The acute labour shortage of wartime evaporated with demobilization. In job competition, preference was given to ex-servicemen. The return of labour surplus and the coincidence of the post-war baby boom with the withdrawal of state-supported child care conspired to encourage the married woman whose husband was employed to devote herself to childbearing and housekeeping. Advertising on a massive scale promoted the consumption of domestic commodities and romanticized as natural and beautiful the connection of women with domesticity. An improved family allowance system was designed to eliminate a poor mother's need to work outside the home. This set of circumstances also worked to persuade young single women to seek a husband rather than to train for a career or a life of full-time skilled wage work.
In the wake of war's disruptions, many Canadian women and men were left with a strong desire for a return to stability and the sanctuary of the home. It was understood that making a haven of the home was women's work, but this was not a realizable goal for all women. For one thing, the war had robbed many wives of their husbands and many other women of prospective husbands, while the decision of almost 50,000 Canadian servicemen to marry overseas had deprived a comparable number of Canadian women of fiances.
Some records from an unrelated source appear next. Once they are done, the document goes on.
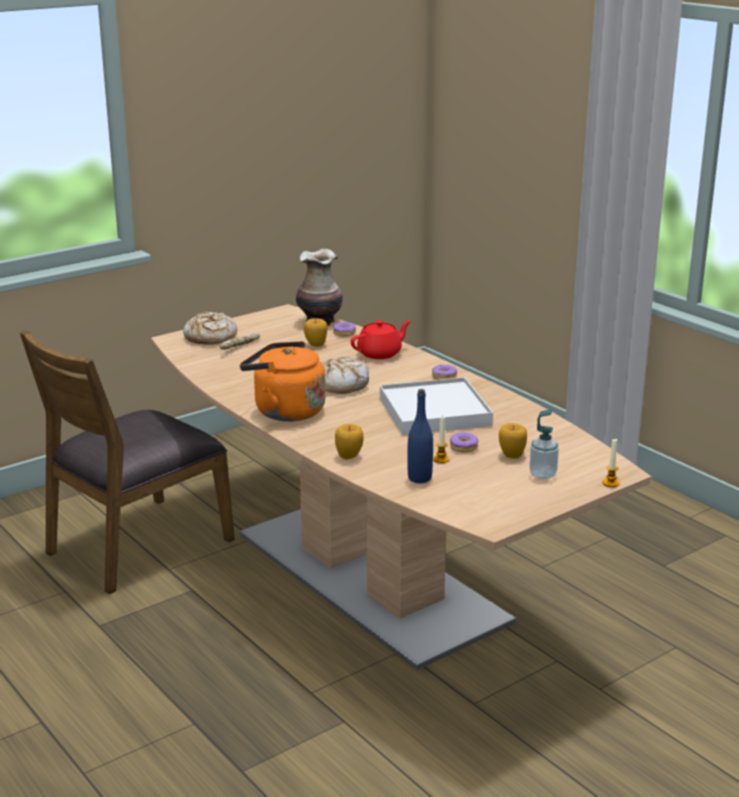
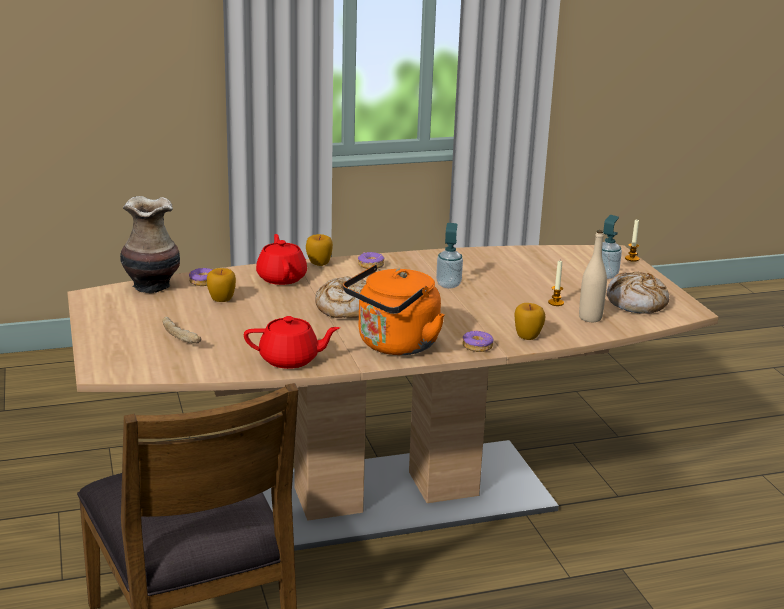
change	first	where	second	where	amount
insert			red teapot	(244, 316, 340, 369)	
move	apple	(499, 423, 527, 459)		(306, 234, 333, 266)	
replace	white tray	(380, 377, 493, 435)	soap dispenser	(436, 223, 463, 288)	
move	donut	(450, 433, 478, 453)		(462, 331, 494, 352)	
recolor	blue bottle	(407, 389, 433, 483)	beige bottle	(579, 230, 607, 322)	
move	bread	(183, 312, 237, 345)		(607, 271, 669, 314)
Furthermore, once the production of consumer goods was resumed, many married women needed additional income to equip and furnish their homes.
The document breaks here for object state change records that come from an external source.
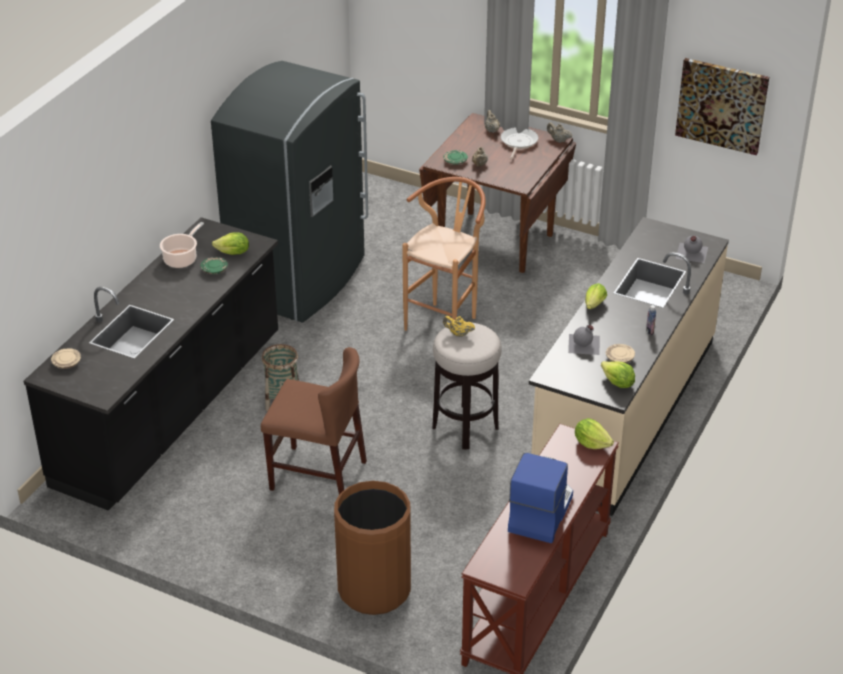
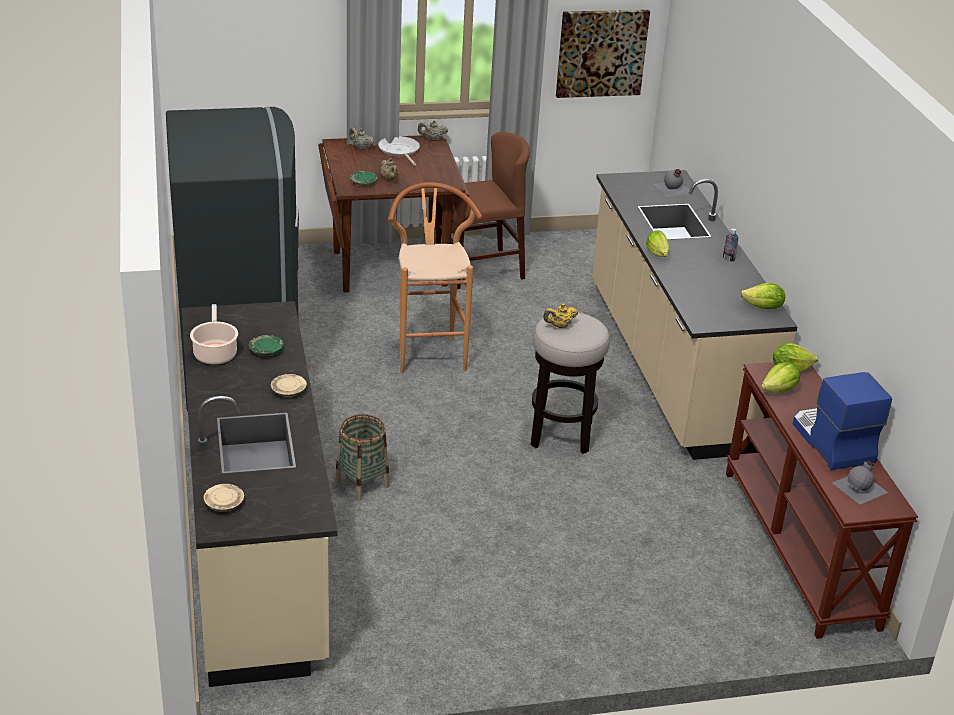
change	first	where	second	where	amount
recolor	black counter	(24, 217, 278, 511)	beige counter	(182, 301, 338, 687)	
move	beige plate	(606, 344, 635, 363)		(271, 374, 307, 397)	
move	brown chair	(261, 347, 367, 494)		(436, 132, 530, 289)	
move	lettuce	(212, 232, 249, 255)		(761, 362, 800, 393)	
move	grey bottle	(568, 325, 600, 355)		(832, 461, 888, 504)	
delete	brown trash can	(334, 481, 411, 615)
Women's massive mobilization during the war years had done little to secure women in the aggregate a more equal place in the post-war public world or to provide, in the Canadian economy, for the single older woman or the deserted wife or mother or the woman whose husband earned too little. Unemployment insurance, introduced in Canada in 1940, would protect some women in the paid force, and certain individual women, like former CWAC Judy LaMarsh, would be able to use veterans' educational benefits to launch themselves on promising careers, but in the main, working women would continue to be segregated into subordinate, poorly paid job ghettos. The wartime deviations had left intact, if not reinforced, the norm of male as head of household and primary provider; society's sense of indebtedness to the returning soldier, which forced women out of non-traditional jobs, strengthened male economic primacy. A sexual division of labour and a male-female hierarchy of authority re-emerged unscathed. One objective of feminism had been women's achievement of equality with men in rights and duties, opportunities and powers, and the few feminists vocal in Canada during the war had viewed wartime developments hopefully. One could point to the fact that Quebec women were finally granted the provincial franchise in 1940. In most other areas of public life, however, the post-war world proved feminist hopes to have been premature. While some women had gained a new confidence and a new self-image through wartime service, many of them saw their expectations dashed against the re-entrenchment of more traditional expectations of a woman's role within the new post-war world of plastic and penicillin, paperback books and frozen foods. In the meantime, women's contribution to the war effort, so trumpeted when labour was scarce, was allowed for decades to fade quietly from public view.